Task details:
Write only the count of lines that hold the word "taxable" in the listing.

Data to process:
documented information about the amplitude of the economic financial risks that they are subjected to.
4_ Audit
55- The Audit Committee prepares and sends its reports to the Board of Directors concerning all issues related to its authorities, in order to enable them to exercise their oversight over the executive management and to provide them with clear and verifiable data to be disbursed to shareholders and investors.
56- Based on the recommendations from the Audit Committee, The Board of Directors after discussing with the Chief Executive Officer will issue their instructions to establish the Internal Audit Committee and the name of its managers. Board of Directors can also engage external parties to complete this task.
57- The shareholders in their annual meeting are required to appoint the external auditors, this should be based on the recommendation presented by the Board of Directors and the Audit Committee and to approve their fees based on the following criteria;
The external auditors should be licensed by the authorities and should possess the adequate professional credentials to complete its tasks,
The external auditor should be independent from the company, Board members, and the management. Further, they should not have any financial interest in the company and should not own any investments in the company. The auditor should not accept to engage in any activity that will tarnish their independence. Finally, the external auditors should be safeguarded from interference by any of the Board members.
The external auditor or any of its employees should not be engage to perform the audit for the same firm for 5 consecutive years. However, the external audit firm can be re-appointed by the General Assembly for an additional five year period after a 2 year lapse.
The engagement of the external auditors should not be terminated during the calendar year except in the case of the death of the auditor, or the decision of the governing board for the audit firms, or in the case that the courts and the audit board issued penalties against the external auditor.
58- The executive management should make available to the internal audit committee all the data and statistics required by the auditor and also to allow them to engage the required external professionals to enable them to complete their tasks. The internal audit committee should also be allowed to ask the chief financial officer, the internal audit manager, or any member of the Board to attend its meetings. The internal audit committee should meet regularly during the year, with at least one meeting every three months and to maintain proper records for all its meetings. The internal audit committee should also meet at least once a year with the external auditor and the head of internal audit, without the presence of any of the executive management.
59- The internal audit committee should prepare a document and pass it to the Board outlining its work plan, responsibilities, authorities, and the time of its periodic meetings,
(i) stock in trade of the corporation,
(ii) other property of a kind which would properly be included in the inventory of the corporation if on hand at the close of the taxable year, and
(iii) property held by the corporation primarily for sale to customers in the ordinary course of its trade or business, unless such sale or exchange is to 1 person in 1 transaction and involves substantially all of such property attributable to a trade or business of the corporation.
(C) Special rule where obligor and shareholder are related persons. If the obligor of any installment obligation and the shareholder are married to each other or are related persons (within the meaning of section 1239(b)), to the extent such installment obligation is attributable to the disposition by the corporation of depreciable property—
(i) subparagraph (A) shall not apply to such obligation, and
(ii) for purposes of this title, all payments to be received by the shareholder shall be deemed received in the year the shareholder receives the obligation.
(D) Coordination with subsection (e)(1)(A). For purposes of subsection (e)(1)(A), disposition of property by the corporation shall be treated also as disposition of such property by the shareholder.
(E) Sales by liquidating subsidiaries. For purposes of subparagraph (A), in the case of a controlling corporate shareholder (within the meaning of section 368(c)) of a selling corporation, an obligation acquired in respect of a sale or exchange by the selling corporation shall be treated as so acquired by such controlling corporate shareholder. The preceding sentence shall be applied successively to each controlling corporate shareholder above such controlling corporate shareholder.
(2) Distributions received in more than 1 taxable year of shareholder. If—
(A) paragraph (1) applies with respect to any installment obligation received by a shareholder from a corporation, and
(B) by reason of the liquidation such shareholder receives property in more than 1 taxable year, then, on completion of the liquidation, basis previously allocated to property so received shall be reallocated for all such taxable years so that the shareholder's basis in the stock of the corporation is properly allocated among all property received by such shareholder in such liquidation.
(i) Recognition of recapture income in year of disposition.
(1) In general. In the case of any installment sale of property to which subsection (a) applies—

Result of the task:
3